My instructor chimed in. "Remember, read back first, then tail number."
"Right. Right." I'd completely forgotten. But it was almost time to be busy again. "Okay. there are the numbers. Power back to 15 inches, fuel is on both, trim is centered, first ten of flaps, mixture is full rich, prop is full fast." I looked over across my instructor at the runway; I'm not nearly as familiar with right-hand traffic, but I've found to my relief that it's not really that different. "Okay, starting the descent, looking for 500 feet per minute." I pushed the yoke forward a bit hard; the flaps had caused the airplane to rise before my airspeed had started to bleed off. Turned base, added the next increment of flaps, turned final, and found myself a bit high - white/white on the VASI but not too bad. "Going for the rest of the flaps," I said, doing it.
"They're there to be used."
Over the threshold, I became aware that this airplane is definitely heavier than the 172. It starts to sink at a higher airspeed, and if you pull the yoke back on approach it will sink much more quickly for the same control input. I juggled it a bit, but came over the threshold over the centerline, holding a bit of right aileron for wind correction. Pulled out the rest of the power, felt it settle, looked out towards the end of the runway...and settled gently down. My instructor nodded. "Excellent. Okay, I got your cowl flaps, maintain directional control, ready?"

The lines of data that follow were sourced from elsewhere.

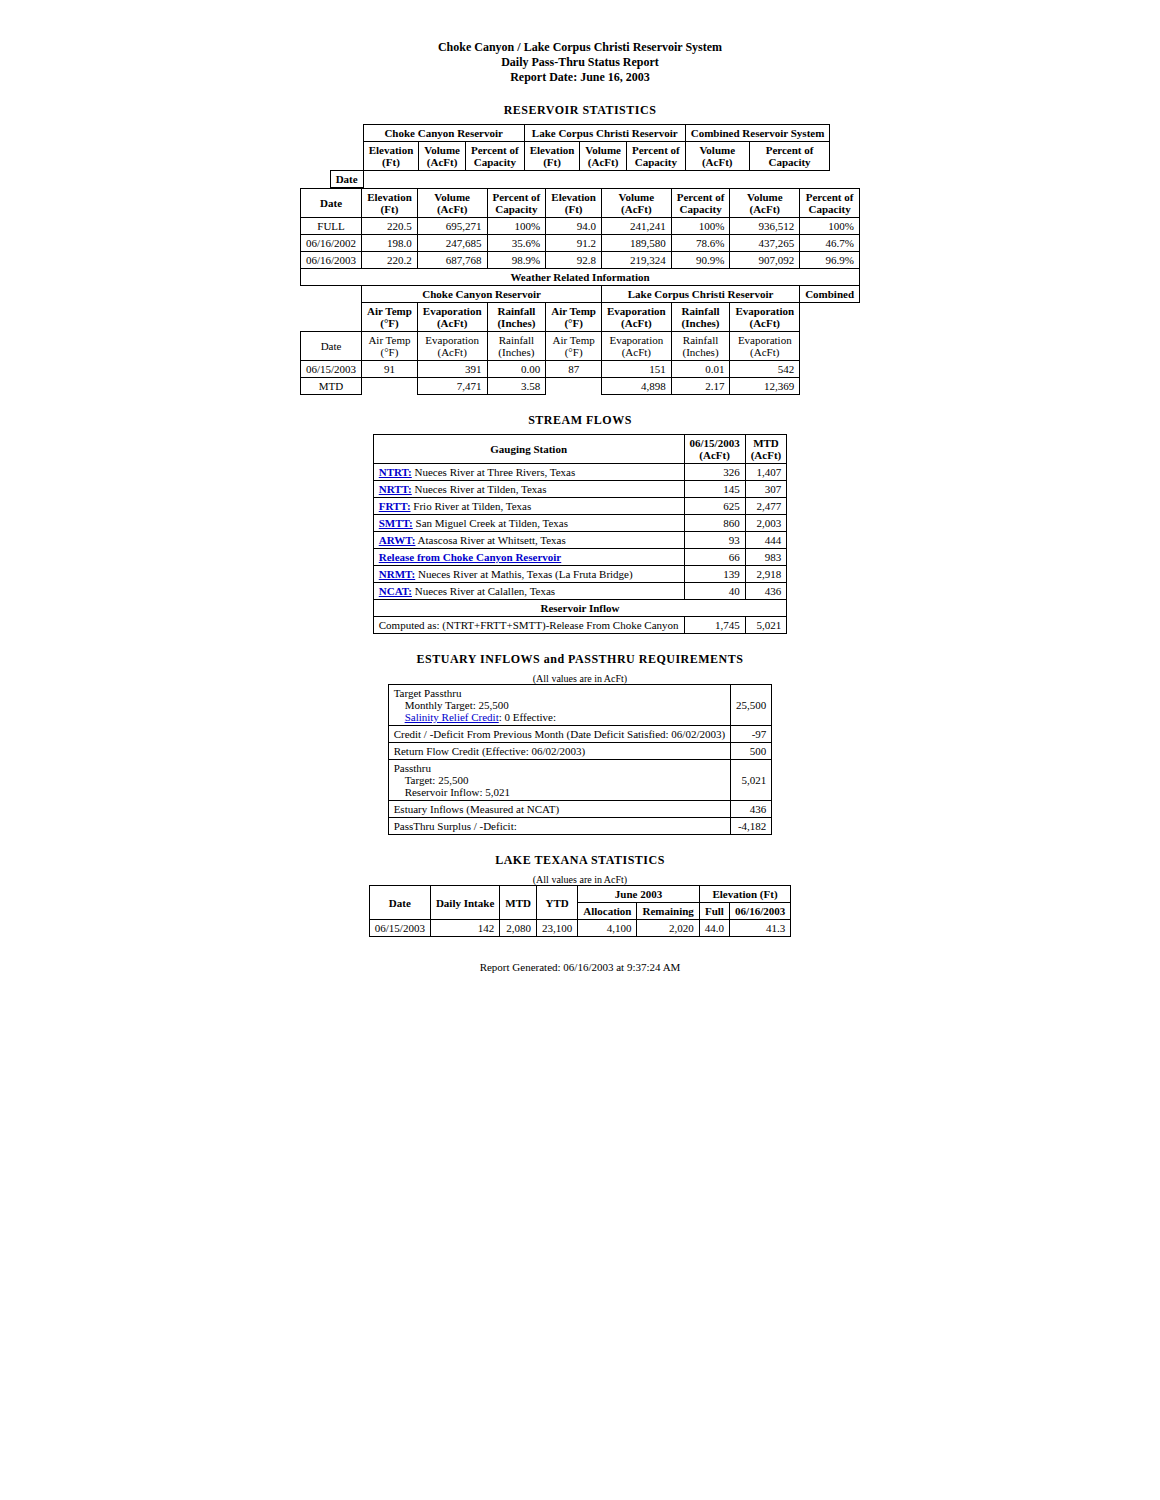Choke Canyon / Lake Corpus Christi Reservoir System
Daily Pass-Thru Status Report
Report Date: June 16, 2003
RESERVOIR STATISTICS
| | Choke Canyon Reservoir | Lake Corpus Christi Reservoir | Combined Reservoir System |
| --- | --- | --- | --- |
| Elevation (Ft) | Volume (AcFt) | Percent of Capacity | Elevation (Ft) | Volume (AcFt) | Percent of Capacity | Volume (AcFt) | Percent of Capacity |
| Date | |
| Date | Elevation (Ft) | Volume (AcFt) | Percent of Capacity | Elevation (Ft) | Volume (AcFt) | Percent of Capacity | Volume (AcFt) | Percent of Capacity |
| --- | --- | --- | --- | --- | --- | --- | --- | --- |
| FULL | 220.5 | 695,271 | 100% | 94.0 | 241,241 | 100% | 936,512 | 100% |
| 06/16/2002 | 198.0 | 247,685 | 35.6% | 91.2 | 189,580 | 78.6% | 437,265 | 46.7% |
| 06/16/2003 | 220.2 | 687,768 | 98.9% | 92.8 | 219,324 | 90.9% | 907,092 | 96.9% |
| Weather Related Information |
| | Choke Canyon Reservoir | Lake Corpus Christi Reservoir | Combined |
| Air Temp (°F) | Evaporation (AcFt) | Rainfall (Inches) | Air Temp (°F) | Evaporation (AcFt) | Rainfall (Inches) | Evaporation (AcFt) | |
| Date | Air Temp (°F) | Evaporation (AcFt) | Rainfall (Inches) | Air Temp (°F) | Evaporation (AcFt) | Rainfall (Inches) | Evaporation (AcFt) | |
| 06/15/2003 | 91 | 391 | 0.00 | 87 | 151 | 0.01 | 542 | |
| MTD | | 7,471 | 3.58 | | 4,898 | 2.17 | 12,369 | |
STREAM FLOWS
| Gauging Station | 06/15/2003 (AcFt) | MTD (AcFt) |
| --- | --- | --- |
| NTRT: Nueces River at Three Rivers, Texas | 326 | 1,407 |
| NRTT: Nueces River at Tilden, Texas | 145 | 307 |
| FRTT: Frio River at Tilden, Texas | 625 | 2,477 |
| SMTT: San Miguel Creek at Tilden, Texas | 860 | 2,003 |
| ARWT: Atascosa River at Whitsett, Texas | 93 | 444 |
| Release from Choke Canyon Reservoir | 66 | 983 |
| NRMT: Nueces River at Mathis, Texas (La Fruta Bridge) | 139 | 2,918 |
| NCAT: Nueces River at Calallen, Texas | 40 | 436 |
| Reservoir Inflow |
| Computed as: (NTRT+FRTT+SMTT)-Release From Choke Canyon | 1,745 | 5,021 |
ESTUARY INFLOWS and PASSTHRU REQUIREMENTS
(All values are in AcFt)
| Target Passthru Monthly Target: 25,500 Salinity Relief Credit : 0 Effective: | 25,500 |
| Credit / -Deficit From Previous Month (Date Deficit Satisfied: 06/02/2003) | -97 |
| Return Flow Credit (Effective: 06/02/2003) | 500 |
| Passthru Target: 25,500 Reservoir Inflow: 5,021 | 5,021 |
| Estuary Inflows (Measured at NCAT) | 436 |
| PassThru Surplus / -Deficit: | -4,182 |
LAKE TEXANA STATISTICS
(All values are in AcFt)
| Date | Daily Intake | MTD | YTD | June 2003 | Elevation (Ft) |
| --- | --- | --- | --- | --- | --- |
| Allocation | Remaining | Full | 06/16/2003 |
| 06/15/2003 | 142 | 2,080 | 23,100 | 4,100 | 2,020 | 44.0 | 41.3 |
Report Generated: 06/16/2003 at 9:37:24 AM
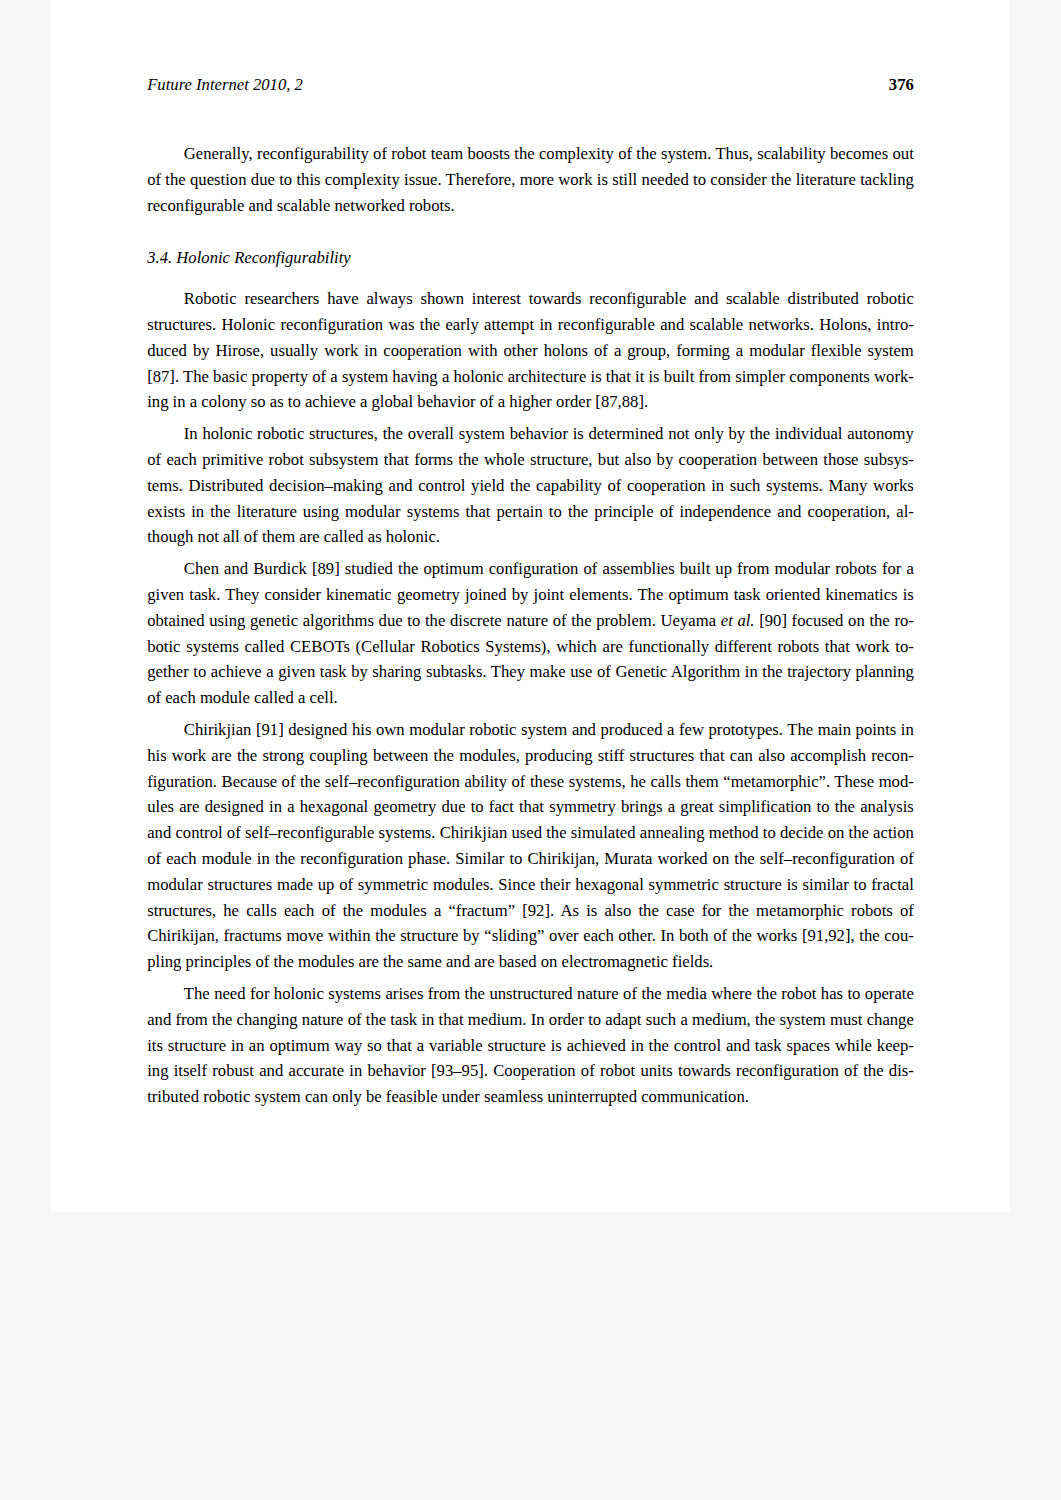Future Internet 2010, 2
376
Generally, reconfigurability of robot team boosts the complexity of the system. Thus, scalability becomes out of the question due to this complexity issue. Therefore, more work is still needed to consider the literature tackling reconfigurable and scalable networked robots.
3.4. Holonic Reconfigurability
Robotic researchers have always shown interest towards reconfigurable and scalable distributed robotic structures. Holonic reconfiguration was the early attempt in reconfigurable and scalable networks. Holons, introduced by Hirose, usually work in cooperation with other holons of a group, forming a modular flexible system [87]. The basic property of a system having a holonic architecture is that it is built from simpler components working in a colony so as to achieve a global behavior of a higher order [87,88].
In holonic robotic structures, the overall system behavior is determined not only by the individual autonomy of each primitive robot subsystem that forms the whole structure, but also by cooperation between those subsystems. Distributed decision–making and control yield the capability of cooperation in such systems. Many works exists in the literature using modular systems that pertain to the principle of independence and cooperation, although not all of them are called as holonic.
Chen and Burdick [89] studied the optimum configuration of assemblies built up from modular robots for a given task. They consider kinematic geometry joined by joint elements. The optimum task oriented kinematics is obtained using genetic algorithms due to the discrete nature of the problem. Ueyama et al. [90] focused on the robotic systems called CEBOTs (Cellular Robotics Systems), which are functionally different robots that work together to achieve a given task by sharing subtasks. They make use of Genetic Algorithm in the trajectory planning of each module called a cell.
Chirikjian [91] designed his own modular robotic system and produced a few prototypes. The main points in his work are the strong coupling between the modules, producing stiff structures that can also accomplish reconfiguration. Because of the self–reconfiguration ability of these systems, he calls them “metamorphic”. These modules are designed in a hexagonal geometry due to fact that symmetry brings a great simplification to the analysis and control of self–reconfigurable systems. Chirikjian used the simulated annealing method to decide on the action of each module in the reconfiguration phase. Similar to Chirikijan, Murata worked on the self–reconfiguration of modular structures made up of symmetric modules. Since their hexagonal symmetric structure is similar to fractal structures, he calls each of the modules a “fractum” [92]. As is also the case for the metamorphic robots of Chirikijan, fractums move within the structure by “sliding” over each other. In both of the works [91,92], the coupling principles of the modules are the same and are based on electromagnetic fields.
The need for holonic systems arises from the unstructured nature of the media where the robot has to operate and from the changing nature of the task in that medium. In order to adapt such a medium, the system must change its structure in an optimum way so that a variable structure is achieved in the control and task spaces while keeping itself robust and accurate in behavior [93–95]. Cooperation of robot units towards reconfiguration of the distributed robotic system can only be feasible under seamless uninterrupted communication.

"Ready. Raising flaps." I slid the flaps up to zero, rechecked my line, then pushed the throttle all the way in. "Full power." We accelerated and continued down the runway. I could feel the airplane settle onto its wheels as the flaps finished retracting, around which time the airspeed was rising back up past fifty knots and it started getting light again. I rotated at sixty-five knots and was again surprised by how high the nose on this airplane likes to be to maintain a constant climb airspeed. Lots of power, lots of prop.
We were switched to runway Zero Six due to a wind change - we extended our downwind, turned and ended up on a downwind for Zero Six. We got in another three landings, all but one of them very smooth. The outlier was one where I'd let it get a little slow - I'd been high, so I'd yanked power early; we'd slid down and I had full flaps on. When I flared, the full flaps meant the airplane slowed down quickly and we started to sink a bit higher up than I'd planned, so I ended up a little slow. I bounced slightly, but held it to five or six feet and managed to avoid the temptation to add power, rode it back down, all good.
Zero point eight hours, four landings, Class C operations, check. Another notch towards Australia and the ten hours I need before arriving.